• **Written request**: Please substitute "vernacular name" for each "common name" in the material below, leaving everything else unchanged.

• **Records for processing**:
+++++
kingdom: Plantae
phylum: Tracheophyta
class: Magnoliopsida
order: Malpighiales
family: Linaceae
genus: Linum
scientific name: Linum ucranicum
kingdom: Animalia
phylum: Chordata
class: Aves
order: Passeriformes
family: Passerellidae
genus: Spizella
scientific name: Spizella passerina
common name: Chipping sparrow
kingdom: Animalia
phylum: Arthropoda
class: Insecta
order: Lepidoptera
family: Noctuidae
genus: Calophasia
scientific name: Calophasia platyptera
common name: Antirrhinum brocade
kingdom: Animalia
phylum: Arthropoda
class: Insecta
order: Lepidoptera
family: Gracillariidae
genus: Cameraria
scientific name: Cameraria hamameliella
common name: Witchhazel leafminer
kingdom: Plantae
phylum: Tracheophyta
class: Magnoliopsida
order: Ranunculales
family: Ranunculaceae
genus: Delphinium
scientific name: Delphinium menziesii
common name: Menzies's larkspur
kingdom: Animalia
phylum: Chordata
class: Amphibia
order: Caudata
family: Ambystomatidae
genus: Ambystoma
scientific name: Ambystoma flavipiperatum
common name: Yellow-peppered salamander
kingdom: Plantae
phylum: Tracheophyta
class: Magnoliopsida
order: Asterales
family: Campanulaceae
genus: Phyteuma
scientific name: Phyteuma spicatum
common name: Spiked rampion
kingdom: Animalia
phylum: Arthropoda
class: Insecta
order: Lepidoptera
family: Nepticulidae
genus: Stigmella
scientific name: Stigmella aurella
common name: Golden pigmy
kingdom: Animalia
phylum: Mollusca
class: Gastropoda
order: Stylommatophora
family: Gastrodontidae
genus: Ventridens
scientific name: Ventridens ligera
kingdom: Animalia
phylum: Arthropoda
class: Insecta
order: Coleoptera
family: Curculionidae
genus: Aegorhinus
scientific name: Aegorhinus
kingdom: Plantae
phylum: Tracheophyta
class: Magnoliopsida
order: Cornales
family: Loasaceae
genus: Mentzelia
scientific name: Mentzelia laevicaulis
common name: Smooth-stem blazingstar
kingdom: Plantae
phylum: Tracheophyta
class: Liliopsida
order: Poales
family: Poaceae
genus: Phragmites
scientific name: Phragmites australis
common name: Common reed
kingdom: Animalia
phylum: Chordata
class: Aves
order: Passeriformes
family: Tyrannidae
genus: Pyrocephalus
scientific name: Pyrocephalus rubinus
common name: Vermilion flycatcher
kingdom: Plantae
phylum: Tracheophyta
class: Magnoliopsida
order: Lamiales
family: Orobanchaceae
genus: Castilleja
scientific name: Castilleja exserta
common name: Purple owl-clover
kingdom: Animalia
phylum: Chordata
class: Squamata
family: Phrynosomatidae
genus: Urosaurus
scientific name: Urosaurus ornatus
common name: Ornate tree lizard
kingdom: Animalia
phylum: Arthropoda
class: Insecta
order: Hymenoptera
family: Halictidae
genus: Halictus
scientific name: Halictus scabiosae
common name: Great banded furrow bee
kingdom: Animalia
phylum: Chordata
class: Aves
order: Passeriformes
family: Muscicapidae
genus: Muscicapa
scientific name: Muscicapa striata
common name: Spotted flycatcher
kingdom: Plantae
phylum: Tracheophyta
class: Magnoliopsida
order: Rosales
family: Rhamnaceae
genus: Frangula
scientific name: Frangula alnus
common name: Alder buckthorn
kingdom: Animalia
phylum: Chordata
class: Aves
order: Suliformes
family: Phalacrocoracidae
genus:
+++++
• **Solved exercise**:
kingdom: Plantae
phylum: Tracheophyta
class: Magnoliopsida
order: Malpighiales
family: Linaceae
genus: Linum
scientific name: Linum ucranicum
kingdom: Animalia
phylum: Chordata
class: Aves
order: Passeriformes
family: Passerellidae
genus: Spizella
scientific name: Spizella passerina
vernacular name: Chipping sparrow
kingdom: Animalia
phylum: Arthropoda
class: Insecta
order: Lepidoptera
family: Noctuidae
genus: Calophasia
scientific name: Calophasia platyptera
vernacular name: Antirrhinum brocade
kingdom: Animalia
phylum: Arthropoda
class: Insecta
order: Lepidoptera
family: Gracillariidae
genus: Cameraria
scientific name: Cameraria hamameliella
vernacular name: Witchhazel leafminer
kingdom: Plantae
phylum: Tracheophyta
class: Magnoliopsida
order: Ranunculales
family: Ranunculaceae
genus: Delphinium
scientific name: Delphinium menziesii
vernacular name: Menzies's larkspur
kingdom: Animalia
phylum: Chordata
class: Amphibia
order: Caudata
family: Ambystomatidae
genus: Ambystoma
scientific name: Ambystoma flavipiperatum
vernacular name: Yellow-peppered salamander
kingdom: Plantae
phylum: Tracheophyta
class: Magnoliopsida
order: Asterales
family: Campanulaceae
genus: Phyteuma
scientific name: Phyteuma spicatum
vernacular name: Spiked rampion
kingdom: Animalia
phylum: Arthropoda
class: Insecta
order: Lepidoptera
family: Nepticulidae
genus: Stigmella
scientific name: Stigmella aurella
vernacular name: Golden pigmy
kingdom: Animalia
phylum: Mollusca
class: Gastropoda
order: Stylommatophora
family: Gastrodontidae
genus: Ventridens
scientific name: Ventridens ligera
kingdom: Animalia
phylum: Arthropoda
class: Insecta
order: Coleoptera
family: Curculionidae
genus: Aegorhinus
scientific name: Aegorhinus
kingdom: Plantae
phylum: Tracheophyta
class: Magnoliopsida
order: Cornales
family: Loasaceae
genus: Mentzelia
scientific name: Mentzelia laevicaulis
vernacular name: Smooth-stem blazingstar
kingdom: Plantae
phylum: Tracheophyta
class: Liliopsida
order: Poales
family: Poaceae
genus: Phragmites
scientific name: Phragmites australis
vernacular name: Common reed
kingdom: Animalia
phylum: Chordata
class: Aves
order: Passeriformes
family: Tyrannidae
genus: Pyrocephalus
scientific name: Pyrocephalus rubinus
vernacular name: Vermilion flycatcher
kingdom: Plantae
phylum: Tracheophyta
class: Magnoliopsida
order: Lamiales
family: Orobanchaceae
genus: Castilleja
scientific name: Castilleja exserta
vernacular name: Purple owl-clover
kingdom: Animalia
phylum: Chordata
class: Squamata
family: Phrynosomatidae
genus: Urosaurus
scientific name: Urosaurus ornatus
vernacular name: Ornate tree lizard
kingdom: Animalia
phylum: Arthropoda
class: Insecta
order: Hymenoptera
family: Halictidae
genus: Halictus
scientific name: Halictus scabiosae
vernacular name: Great banded furrow bee
kingdom: Animalia
phylum: Chordata
class: Aves
order: Passeriformes
family: Muscicapidae
genus: Muscicapa
scientific name: Muscicapa striata
vernacular name: Spotted flycatcher
kingdom: Plantae
phylum: Tracheophyta
class: Magnoliopsida
order: Rosales
family: Rhamnaceae
genus: Frangula
scientific name: Frangula alnus
vernacular name: Alder buckthorn
kingdom: Animalia
phylum: Chordata
class: Aves
order: Suliformes
family: Phalacrocoracidae
genus:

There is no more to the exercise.